What you need to do. Could you restate the data word for word and drop the pictures?

Exercise data.

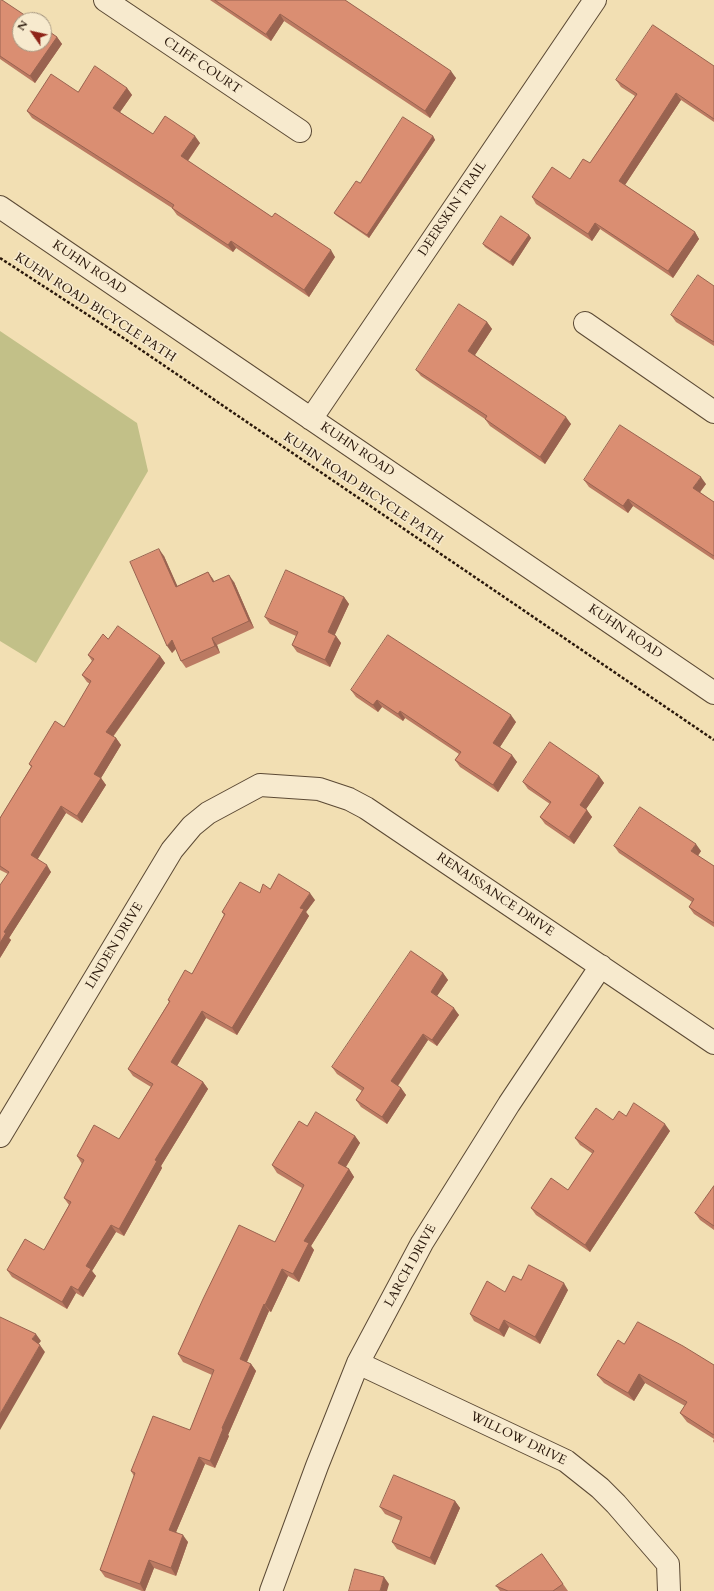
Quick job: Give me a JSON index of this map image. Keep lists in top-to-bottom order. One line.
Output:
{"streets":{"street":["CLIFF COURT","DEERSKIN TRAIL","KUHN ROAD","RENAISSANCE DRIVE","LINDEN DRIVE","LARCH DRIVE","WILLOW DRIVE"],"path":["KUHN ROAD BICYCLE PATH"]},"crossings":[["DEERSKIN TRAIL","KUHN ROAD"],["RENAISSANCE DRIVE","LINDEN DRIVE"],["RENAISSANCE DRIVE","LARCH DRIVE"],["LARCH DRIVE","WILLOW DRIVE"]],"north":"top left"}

Your response.
Quick job: Give me a JSON index of this map image. Keep lists in top-to-bottom order. One line.
Output:
{"streets":{"street":["CLIFF COURT","DEERSKIN TRAIL","KUHN ROAD","RENAISSANCE DRIVE","LINDEN DRIVE","LARCH DRIVE","WILLOW DRIVE"],"path":["KUHN ROAD BICYCLE PATH"]},"crossings":[["DEERSKIN TRAIL","KUHN ROAD"],["RENAISSANCE DRIVE","LINDEN DRIVE"],["RENAISSANCE DRIVE","LARCH DRIVE"],["LARCH DRIVE","WILLOW DRIVE"]],"north":"top left"}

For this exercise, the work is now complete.